Exposition «La géographie de l’intime» au B7L9: Echappée vers l’imaginaire

Exposition «La géographie de l’intime» au B7L9: Echappée
vers l’imaginaire

Du 29 janvier au 7 mars 2021, l’espace B7L9 s’ouvre à de nouvelles expériences artistiques et visuelles distinguées. Une immersion dans «le paraître et le dissimulé» à travers l’exposition «La géographie de l’intime» dans laquelle cinq parcours d’artistes étrangers s’entrecroisent.

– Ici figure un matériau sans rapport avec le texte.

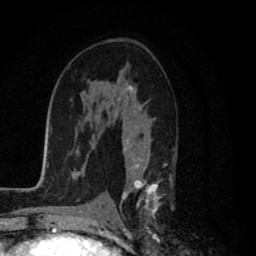
Breast MRI (dynamic contrast-enhanced), one axial slice; position 47 of 80 along the scan axis; cropped to one breast; dynamic contrast-enhanced series, time point 2 of 8 at this slice position (early post-contrast); 1.5 T; TE 2.7 ms, TR 6.6 ms; 2 mm slice thickness; 256 × 256 image matrix, field of view 150 × 150 mm. Female patient.
Annotated regions visible in this slice (semi-automatic segmentation, software-assisted and operator-edited):
- enhancing-tissue mask used for the functional tumour volume (all voxels passing the contrast-enhancement thresholds inside the analysis volume; usually the tumour): bounding box <117,85,176,223> (left, top, right, bottom; pixels)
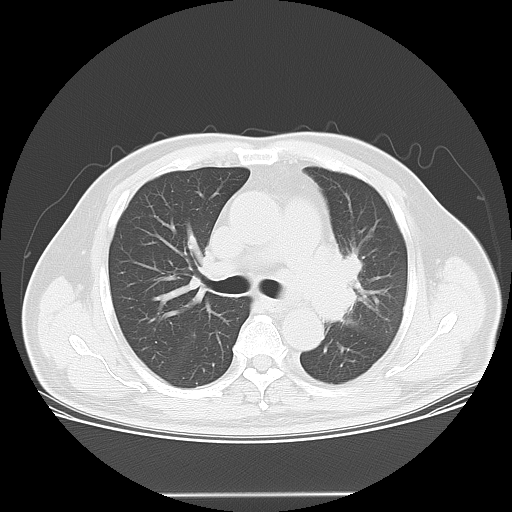
Chest CT, one axial slice; position 36 of 55 along the scan axis; reconstruction kernel LUNG; 120 kVp; lung window (W 1500 / L -600 HU); 5 mm slice thickness; 512 × 512 image matrix, field of view 398 × 398 mm. Patient: male, 61 years. Case-level facts recorded for this patient, not image findings: clinical TNM (as recorded): T3 N1 M1.
Outlined on this slice (bounding box drawn by a radiologist):
- lung tumour (recorded histology: small cell carcinoma): bounding box (x1, y1, x2, y2) in pixels: (320, 238, 375, 332)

«Culture Solidaire», grande exposition collective, a fait vivre l’espace dans des temps scellés par la pandémie de la Covid-19. Les œuvres nous ont fait revivre artistiquement les pénibles ressentis d’une période déstabilisante pour l’humanité. La station d’art de la fondation Kamel-Lazaâr arbore désormais de nouvelles œuvres.

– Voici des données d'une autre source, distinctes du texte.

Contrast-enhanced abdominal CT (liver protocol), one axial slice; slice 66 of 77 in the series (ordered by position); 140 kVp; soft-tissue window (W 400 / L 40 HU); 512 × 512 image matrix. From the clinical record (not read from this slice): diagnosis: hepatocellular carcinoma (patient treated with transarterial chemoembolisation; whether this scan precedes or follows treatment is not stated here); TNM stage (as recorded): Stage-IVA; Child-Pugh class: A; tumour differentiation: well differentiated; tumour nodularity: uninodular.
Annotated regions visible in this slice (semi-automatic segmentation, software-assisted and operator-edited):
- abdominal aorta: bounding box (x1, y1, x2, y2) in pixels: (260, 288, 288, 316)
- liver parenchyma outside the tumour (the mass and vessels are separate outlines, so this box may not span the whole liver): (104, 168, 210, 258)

Amina Saoudi Aït Khay (Maroc-Tunisie), Hajra Waheed (Canada), Hanaa Malallah (Iraq), Stéphanie Saadé (Liban) et Shilpa Gupta (Inde) se sont emparées de l’espace afin de présenter leurs œuvres conceptuelles : 5 identités venues de 5 cultures et destinations différentes ont fusionné afin de s’exprimer artistiquement, en chœur et d’une manière universelle. Elles sont femmes, artistes, multilingues, multiculturelles, qui ont, durant leur vie, exploré différents parcours, de plusieurs manières, à travers les lettres, l’histoire, le vécu social et personnel, la poésie. Un travail de mémoire, mais également un effort physique, mental et émotionnel considérable, et qui est mené à bout, au final, comme une ouverture de l’intime sur le monde et sa géographie. L’exposition collective contient métaphores, prône différentes sensibilités, arbore de nouvelles conceptions, inédites, mais surtout énigmatiques : des indices, visibles et invisibles, éclatés ou rassemblés, discrets ou contenant des signaux défileront sous l’œil d’un visiteur curieux de les déchiffrer. Cinq expériences qui racontent la mémoire, le vécu individuel, l’exil, la migration forcée, le calvaire de cinq vies menées différemment et rassemblées dans ce même lieu. Un langage universel commun se forme et s’adresse à l’humain.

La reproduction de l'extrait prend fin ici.